Refine the boundary of the putative cell cluster
This final refitting step is aimed at improving the boundary identification of the putative cell cluster, either by removing false positives or recovering false negatives. If the previous second GMM result is ignored, the putative cell calling results could contain a small amount of false positives. If the previous second GMM result is applied, the putative cell calling results could be missing a small amount of false negatives. To further refine the boundary of the putative cell cluster in the two-dimensional space, the non-cell labels and the putative cell labels are fitted into two separate two-dimensional Gaussian distributions. Here, the non-cell labels are the cell labels filtered out from the first and second GMM, not including low-quality cell labels. Using the two resulting Gaussian distributions, a log likelihood ratio of the Gaussian distribution from the putative cell labels to the Gaussian distribution from the non-cell labels is calculated for each cell label. The threshold of the log likelihood ratio is dynamically determined for each dataset using the Basic Cell Calling Algorithm, but instead of using reads or transposase sites in peaks, the log likelihood ratios are used. Also, here, the half depth criteria is not used to select the inflection point. The figure below shows the second derivative curve (left) and the histogram of log likelihood ratios (right) with the red line being the selected threshold from the basic algorithm.
When the result from the second GMM in the previous step is ignored, the cell calling results could contain a small amount of false positive cell labels. The false positive cell labels are defined as cell labels having a log likelihood ratio less than the dynamically determined threshold from above, and are filtered out in this step. The figure below shows the putative cell and non-cell clusters before the false positives are removed (left) and after (right).

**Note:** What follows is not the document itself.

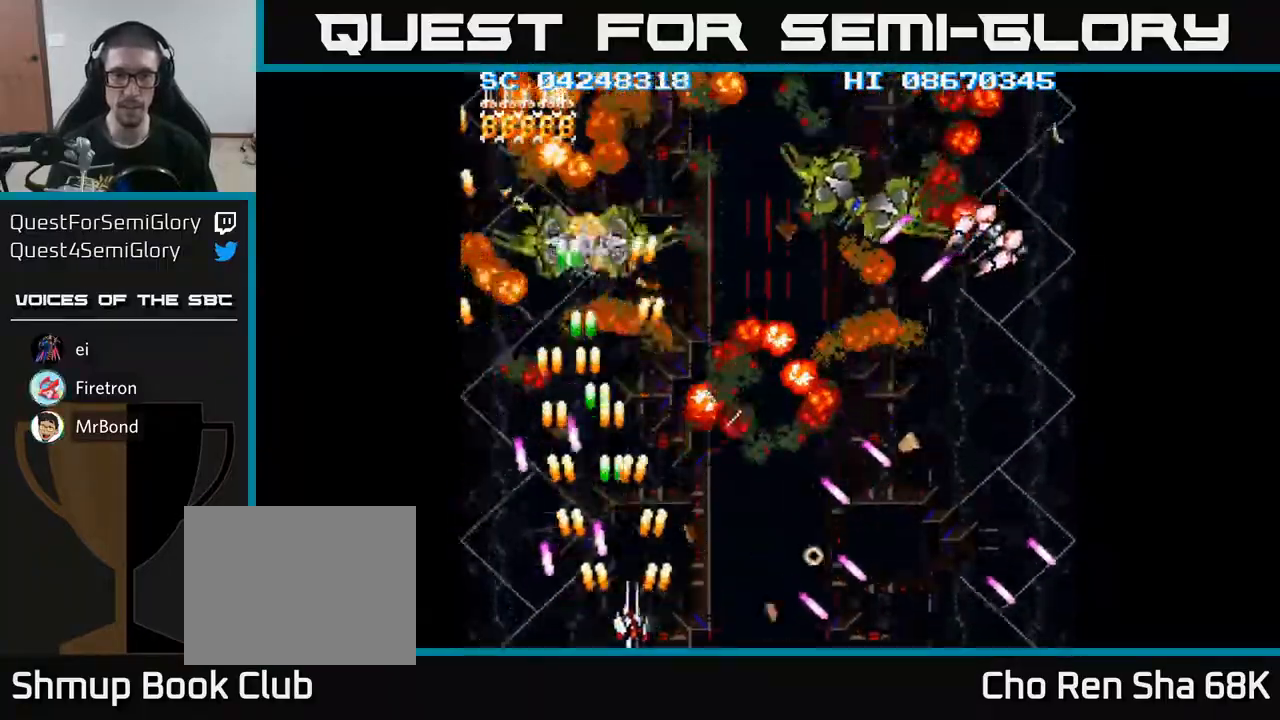
{"buttons": ["A", "DPAD_UP", "DPAD_RIGHT"], "events": [[233, "DPAD_UP", "down"]]}
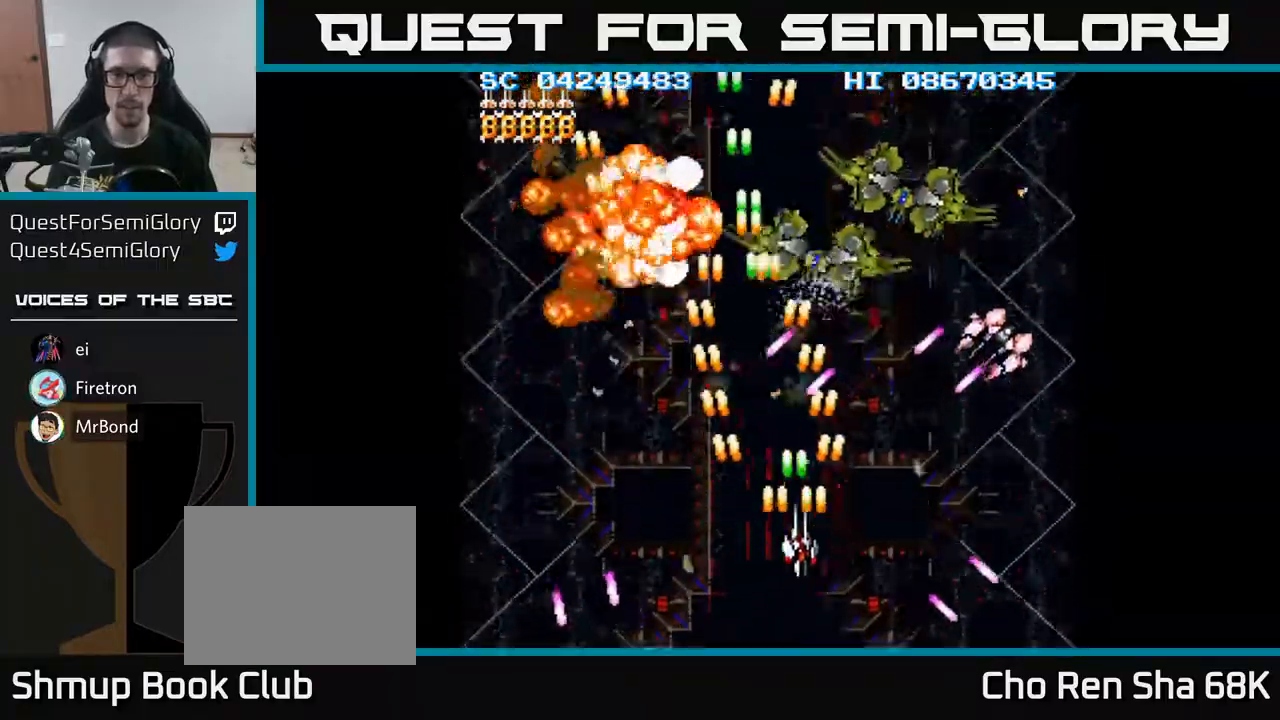
{"buttons": ["A", "DPAD_RIGHT"], "events": [[17, "DPAD_UP", "up"]]}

In contrast, when the result from the second GMM in the previous step is used to filter out non-cell labels, the cell calling results could be missing a small amout of false negative cell labels. The false negative cell labels are defined as cell labels having a log likelihood ratio greater than or equal to the dynamically determined threshold from above, and are recovered in this step. The figure below shows the putative cell and non-cell clusters before the false negatives are recovered (left) and after (right).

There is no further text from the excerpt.